With the help of Amy's seemingly-wimpy fiancé Rory, The Doctor finds and defeats Prisoner Zero, and then, as the Atraxi leave, he calls them back, and lectures them, ending with a character-defining moment for the Eleventh Doctor, ordering them off the planet with:

"Hello, I'm the Doctor. Basically, run."
This being established, and after some more bad temporal driving, he invites Amy Pond into he TARDIS for future adventures.

The plot of the episode is more complicated than that, but the plot isn't important here as much as it sets up so much characterization. The episode is meant to introduce us to The Doctor and Amy, and it does that admirably. The Eleventh Doctor is both more crazy, more clueless and more militant and clever than his predecessor. The scene where he refuses all food given to him by little Amelia Pond, followed by his meal of fish fingers and custard, shows him acting the clown. Later, in the middle of trying to save the world with twenty minutes, the Doctor distracts himself asking why there are no ducks in the duck pond. And yet this same Doctor coolly lectures an entire alien fleet on just why it shouldn't cross him. By the end of this episode, Doctor Who fans were convinced that while there wouldn't be another David Tennant, Matt Smith was ready to build on the legend.
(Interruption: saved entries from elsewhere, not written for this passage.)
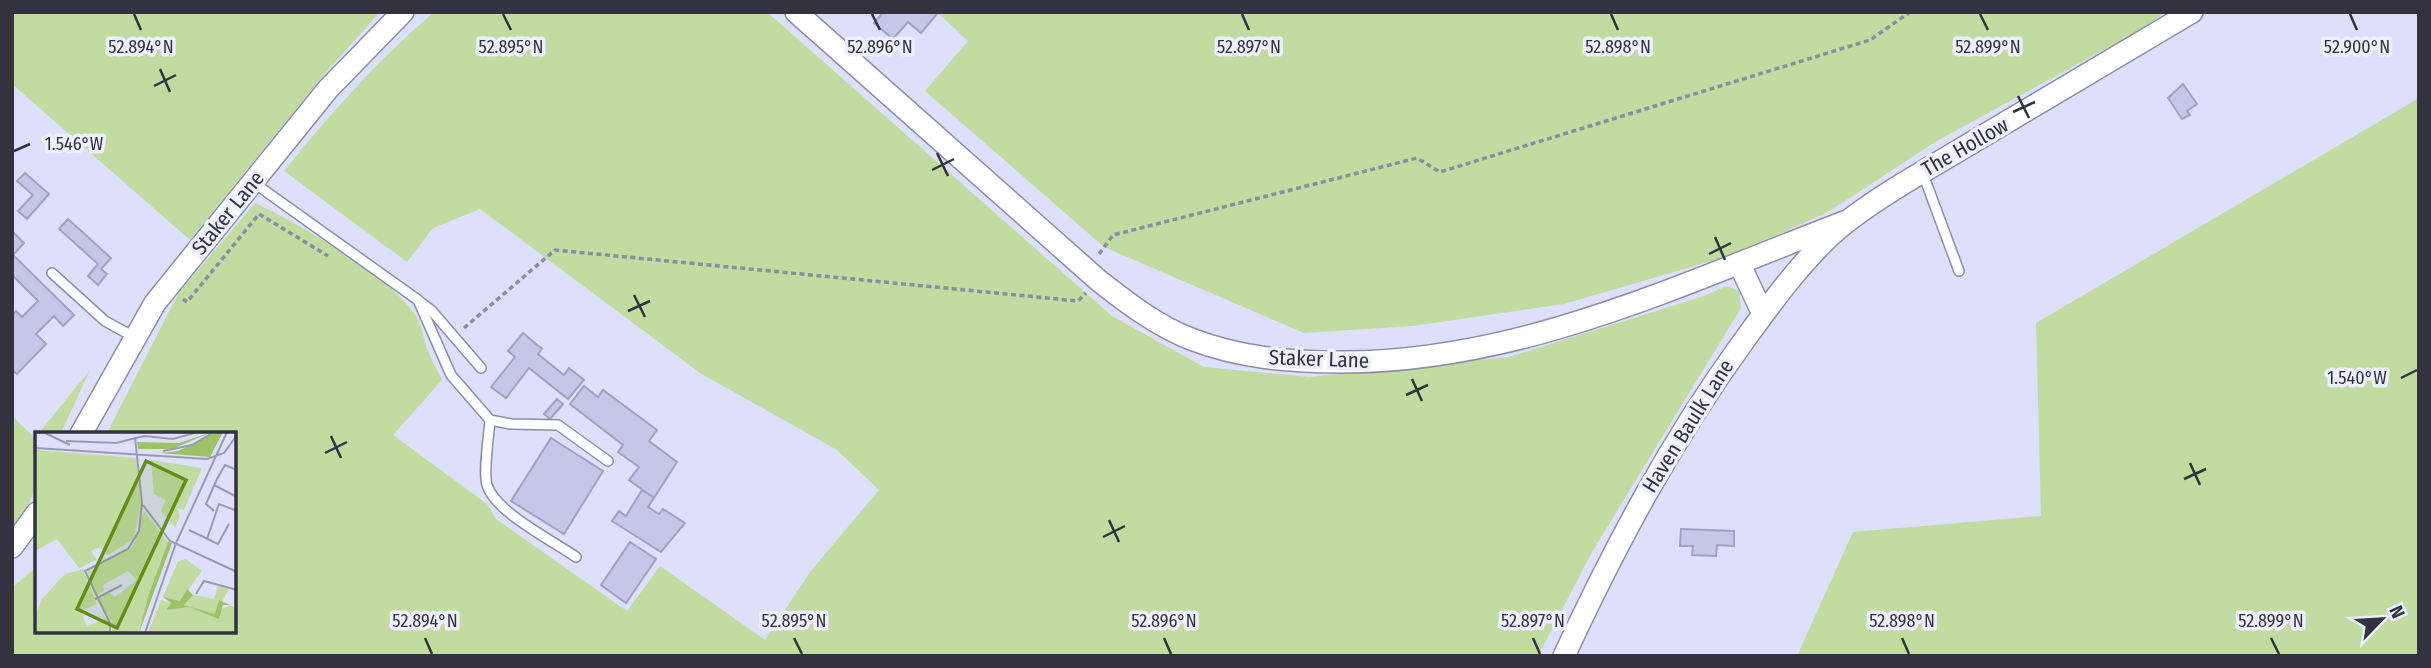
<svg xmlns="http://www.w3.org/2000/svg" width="2431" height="668" font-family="'Fira Sans Condensed',sans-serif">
	<rect width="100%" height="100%" fill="#dee0fb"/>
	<path fill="#c1dba1" d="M12,12H380L322,77L190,240L12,84Z
		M434,12H767L1112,316L1204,367L1309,377L1509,357L1701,297L1727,286L1739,291L1741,308L1592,552L1538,656H12V587L37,567V631H234V434L107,433L178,294L255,203C297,222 392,278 416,316C423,326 423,340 428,351C432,361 437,370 442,380L393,435L487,504L496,519L627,611L660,566L765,640L810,572L879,490L837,450L700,373L480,209L433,228L407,262L284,171C330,114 378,60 434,12Z
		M937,12H2165L2142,29L1935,142L1828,212L1732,255L1564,304L1413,326L1304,333L1104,247L925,91L968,41Z
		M2419,98V656H1797L1853,532L2041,516L2036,323Z
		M90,370L61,433H39Z
		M12,416L35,438L37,436C37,469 39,503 12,528Z"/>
	<path fill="#c4c7e7" stroke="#9fa2c1" stroke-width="2" d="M883,12H935L937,14L921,33L908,22L893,39L874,23Z
		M2183,84L2197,104L2187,111L2190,115L2182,119L2168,98Z
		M25,173L49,194L27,219L18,211L33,195L17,181Z
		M68,219L111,258L101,269L107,274L98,285L88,276L98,264L59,229Z
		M12,231L24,243L13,255L74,315L63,326L54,316L36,334L46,344L17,374L12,370V316L16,311L22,317L38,301L12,275Z
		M523,333L542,349L538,354L564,375L569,368L584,380L568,399L529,368L506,398L491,387L515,357L508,351Z
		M584,386L598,397L603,390L657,430L649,441L677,462L654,498L629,480L639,467L618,452L623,445L570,404Z
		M557,399L563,404L550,419L544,414Z
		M551,438L603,471L564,534L511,501Z
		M642,490L654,498L648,507L659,514L663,509L685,523L661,552L612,521L619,511L626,516Z
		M1681,529L1734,531V546L1717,545L1716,556L1692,555L1693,546H1680Z
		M630,542L656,559L626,603L601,585Z"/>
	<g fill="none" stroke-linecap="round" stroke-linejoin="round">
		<g stroke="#8b8eac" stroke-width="12">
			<path id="service" d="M1923,174L1959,271
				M254,183L418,300L451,375L490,420L511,424L558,425L608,461
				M52,273L105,321L134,337
				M419,301L431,310L481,368
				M490,420C489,436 483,470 487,485C495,512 553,541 576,557"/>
		</g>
		<g stroke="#8b8eac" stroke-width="24">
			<path id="tertiary" d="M796,12L1098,280C1126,302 1157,326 1191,339C1240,358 1290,362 1342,362C1522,362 1683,283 1847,221
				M1739,263L1763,314
				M81,434L155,303L328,89L403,12
				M12,547L37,513
				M1564,656C1615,546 1671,441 1743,342C1770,305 1797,267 1831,235C1853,215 1878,199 1904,183L2192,12"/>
		</g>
		<path stroke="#8c8da1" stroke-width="3.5" stroke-dasharray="5 3.5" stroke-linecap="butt" d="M1099,254L1113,235L1417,158L1440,172L1870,40L1910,12
			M183,299L187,302L259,214L328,256
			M464,328L555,250L1078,301L1086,293"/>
		<use href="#service" stroke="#fff" stroke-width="9"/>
		<use href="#tertiary" stroke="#fff" stroke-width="21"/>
	</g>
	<path fill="none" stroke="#32333f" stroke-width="2.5" d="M134,14L141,30M503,14L511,30M872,14L880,30M1242,14L1249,30M1611,14L1618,30M1980,14L1988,30M2350,14L2357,30M160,69L170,92M154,86L176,75M2018,96L2029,118M2013,112L2035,102M14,151L30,144M937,153L948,176M932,170L954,159M1715,237L1725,260M1709,254L1731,243M634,295L645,317M628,311L650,301M2401,378L2417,370M1412,379L1422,401M1406,395L1428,385M331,436L341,458M325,453L347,442M2190,463L2200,485M2184,479L2206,469M1109,520L1119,542M1103,537L1125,526M425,638L432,654M794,638L802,654M1164,638L1171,654M1533,638L1540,654M1902,638L1909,654M2271,638L2279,654"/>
	<g text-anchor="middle" stroke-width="7" stroke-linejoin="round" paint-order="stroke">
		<g font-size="21" fill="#32333f" stroke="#edeffc">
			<text transform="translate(1965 147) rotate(-30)" y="7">The Hollow</text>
			<text transform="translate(228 213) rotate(-51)" y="7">Staker Lane</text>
			<text transform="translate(1319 359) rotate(2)" y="7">Staker Lane</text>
			<text transform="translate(1688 426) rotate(-58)" y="7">Haven Baulk Lane</text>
		</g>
	</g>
	<g transform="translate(35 432)">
		<rect width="201" height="201" fill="#dee0fb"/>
		<path d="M0,18L101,26L106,72L99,107L73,123L65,115L56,119L62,128L44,136L22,107L0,119ZM116,28L167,36L149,78L142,76L145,84L140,95L126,79L131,68L119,62ZM109,79L133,110L104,201H77V190L61,167L73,160L80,165L102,148L93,139L68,153L69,159L60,164L52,138L98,114ZM151,127L167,139L145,169L128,165L143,129ZM48,137L62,172L46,179L52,195L69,187L67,182L74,190V201H2L0,185L6,168L30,142ZM183,154L194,157L180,182L149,173L158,163L179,167ZM126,168L136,171L131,178L154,175L175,183L195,173L201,177V201H113Z" fill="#c1dba1"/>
		<path d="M177,0L137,17H103L102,10L144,11ZM182,0H188L175,25L124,21L143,19ZM133,110L137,111L104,201L113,165ZM152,157L158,163L149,173L180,182L184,168L195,173H188L184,187L154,175L131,178L136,171L128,165L145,169Z" fill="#9dc366"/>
		<path fill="none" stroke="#999bb0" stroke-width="2" d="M8,0L35,13M31,9L81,11L109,4L138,7L163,0M0,16L172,27L189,21L202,3M128,19L157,13L179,0M179,53L202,65M108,73L135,109L202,140M179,79L171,72L182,47L190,33L202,38M154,98L183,112L194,92M172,107L184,72L202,79M161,162L169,149L202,158M60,167L87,153M75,201V191L50,139L93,117L104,99L107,71L100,5M110,201L141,111L192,0"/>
		<path fill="#658d19" fill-opacity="0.15" stroke="#658d19" stroke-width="3.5" d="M111,29L151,48L82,196L42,177Z"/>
		<rect width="201" height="201" fill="none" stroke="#32333f" stroke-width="3.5"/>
	</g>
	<g font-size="18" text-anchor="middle" fill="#32333f" stroke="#edeffc" stroke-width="7" stroke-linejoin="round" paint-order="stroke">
		<text x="141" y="53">52.894°N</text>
		<text x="511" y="53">52.895°N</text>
		<text x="880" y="53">52.896°N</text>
		<text x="1249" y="53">52.897°N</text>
		<text x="1618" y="53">52.898°N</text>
		<text x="1988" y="53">52.899°N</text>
		<text x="2357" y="53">52.900°N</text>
		<text x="74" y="150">1.546°W</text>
		<text x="2357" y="384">1.540°W</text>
		<text x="425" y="627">52.894°N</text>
		<text x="794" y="627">52.895°N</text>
		<text x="1164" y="627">52.896°N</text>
		<text x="1533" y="627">52.897°N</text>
		<text x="1902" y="627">52.898°N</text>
		<text x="2271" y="627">52.899°N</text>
	</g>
	<rect width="2431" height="668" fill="none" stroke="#32333f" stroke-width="28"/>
	<g transform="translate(2382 619) rotate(65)" stroke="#edeffc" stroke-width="5" paint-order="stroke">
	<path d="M0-5L12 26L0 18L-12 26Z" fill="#32333f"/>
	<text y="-10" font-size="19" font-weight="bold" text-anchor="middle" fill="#32333f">N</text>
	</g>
</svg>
Although it is only hinted at in this episode, the dynamic between young Amelia (who will reappear in later episodes, both in flashbacks and in Timey-Wimeyness) is set up. Meeting the Doctor as a child, and then waiting many years for him to return, will give Amy Pond a different dynamic than any other companion.

In addition, there is so much symbolism and clues and hints in this episode that veteran fans, when returning to it, are amused. They are also still somewhat mystified. Time, perception, memory, identity and many other concepts that Moffat will be working on over the next two series (and presumably, even further) are all mentioned here, with varying degrees of subtlety.

Overall, it was a great season opener, a great episode, and was a sign of just how much awesome stuff was to be in store for us over the coming series.